WikiLeaks ha recentemente annunciato di essere in possesso di altra documentazione riguardante non solo l’Afghanistan, ma anche le operazioni militari in Iraq. I vertici del Pentagono sono in fibrillazione. Una task force di 120 analisti e agenti dell’FBI è stata messa in piedi in fretta e furia per dare il via a una vera e propria guerra contro il sito. E al centro del mirino c’è il fondatore di WikiLeaks: Julian Assange.

Le autorità militari USA vorrebbero Assange dietro le sbarre e la chiusura del sito, ma c’è un problema: il sito non è sul territorio degli Stati Uniti. E’ fuori giurisdizione. Non solo, recentemente il Pirat Partiet, partito dei pirati svedesi che ha un seggio al Parlamento UE ha offerto ospitalità a WikiLeaks. I computer sui quali risiedono i dati del sito sono stati spostati in un bunker antiatomico risalente al periodo della guerra fredda.

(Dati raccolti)
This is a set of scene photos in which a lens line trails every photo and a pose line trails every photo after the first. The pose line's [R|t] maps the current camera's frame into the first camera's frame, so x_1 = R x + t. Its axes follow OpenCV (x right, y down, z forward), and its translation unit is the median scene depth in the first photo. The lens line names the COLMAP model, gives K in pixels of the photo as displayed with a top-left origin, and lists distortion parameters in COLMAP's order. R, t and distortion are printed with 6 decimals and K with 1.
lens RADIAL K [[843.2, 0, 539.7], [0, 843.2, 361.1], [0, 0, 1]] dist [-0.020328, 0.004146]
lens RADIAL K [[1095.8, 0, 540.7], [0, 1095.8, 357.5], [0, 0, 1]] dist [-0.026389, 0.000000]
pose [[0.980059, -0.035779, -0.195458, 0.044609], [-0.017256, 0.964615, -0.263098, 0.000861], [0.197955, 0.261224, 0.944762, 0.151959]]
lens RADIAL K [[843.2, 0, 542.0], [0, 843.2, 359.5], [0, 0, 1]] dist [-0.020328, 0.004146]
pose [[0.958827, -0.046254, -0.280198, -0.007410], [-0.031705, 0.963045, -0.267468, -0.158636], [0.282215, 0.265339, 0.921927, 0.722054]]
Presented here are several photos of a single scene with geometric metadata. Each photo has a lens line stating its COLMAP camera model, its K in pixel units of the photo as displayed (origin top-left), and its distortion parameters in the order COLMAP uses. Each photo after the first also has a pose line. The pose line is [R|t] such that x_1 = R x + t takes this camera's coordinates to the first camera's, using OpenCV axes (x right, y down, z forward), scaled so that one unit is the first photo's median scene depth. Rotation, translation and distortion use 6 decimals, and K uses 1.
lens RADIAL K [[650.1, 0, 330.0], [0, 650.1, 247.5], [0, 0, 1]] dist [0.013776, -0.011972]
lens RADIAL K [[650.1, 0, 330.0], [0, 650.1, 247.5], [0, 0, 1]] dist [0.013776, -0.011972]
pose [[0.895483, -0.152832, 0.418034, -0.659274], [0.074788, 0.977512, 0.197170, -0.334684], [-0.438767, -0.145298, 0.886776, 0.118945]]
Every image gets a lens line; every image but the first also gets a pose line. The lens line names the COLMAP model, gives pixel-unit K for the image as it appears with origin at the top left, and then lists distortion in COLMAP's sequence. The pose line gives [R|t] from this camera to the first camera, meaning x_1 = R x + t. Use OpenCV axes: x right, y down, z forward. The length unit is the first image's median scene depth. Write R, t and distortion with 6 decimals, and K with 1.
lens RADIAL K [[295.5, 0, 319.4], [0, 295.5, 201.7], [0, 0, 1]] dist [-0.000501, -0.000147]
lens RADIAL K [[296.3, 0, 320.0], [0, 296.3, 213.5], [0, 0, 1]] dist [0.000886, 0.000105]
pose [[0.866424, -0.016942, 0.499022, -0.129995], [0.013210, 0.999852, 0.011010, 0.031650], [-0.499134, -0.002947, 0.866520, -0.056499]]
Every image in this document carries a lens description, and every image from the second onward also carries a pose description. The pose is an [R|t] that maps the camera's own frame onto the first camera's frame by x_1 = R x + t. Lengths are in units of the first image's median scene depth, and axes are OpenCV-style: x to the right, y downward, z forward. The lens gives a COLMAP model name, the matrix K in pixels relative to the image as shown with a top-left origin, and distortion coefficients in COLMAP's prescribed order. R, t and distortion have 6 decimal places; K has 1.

COMPITI RICHIESTI »
- a) Indica se ciascuna affermazione concorda con il testo su WikiLeaks. Rispondi sì o no e cita le parole decisive del testo: (i) la task force è composta da 120 analisti e agenti dell'FBI; (ii) il sito si trova sul territorio degli Stati Uniti; (iii) i computer con i dati del sito sono stati trasferiti in un bunker antiatomico.
- b) Scrivi come prosegue il testo su WikiLeaks dopo l'ultima frase riportata.

RISULTATI DEI COMPITI »
- a)
(i) Sì: «Una task force di 120 analisti e agenti dell’FBI è stata messa in piedi in fretta e furia».
(ii) No: «il sito non è sul territorio degli Stati Uniti».
(iii) Sì: «I computer sui quali risiedono i dati del sito sono stati spostati in un bunker antiatomico risalente al periodo della guerra fredda».

- b)
Il fondatore di WikiLeaks Julian Assange è un cittadino australiano. E’ nato a Melbourne 39 anni fa. E’ allampanato e con i capelli già imbiancati. Una via di mezzo tra Andy Warhol e un personaggio di un manga giapponese. All’anagrafe è un cittadino australiano, ma si sposta continuamente. Forse un retaggio ereditato dai genitori, artisti di strada. Si è sposato ad appena 18 anni e ha avuto un figlio. Il matrimonio però è finito male e il figlio è stato affidato alla moglie dopo una lunga battaglia legale. Assange ha cominciato a smanettare sui computer quando era appena un ragazzino, fondando un gruppo di hacker denominato “International Subversives”. Già all’epoca, aveva dato delle noie alle autorità americane. I “Subversives” erano infatti riusciti a introdursi nel sistema informatico del dipartimento della difesa statunitense.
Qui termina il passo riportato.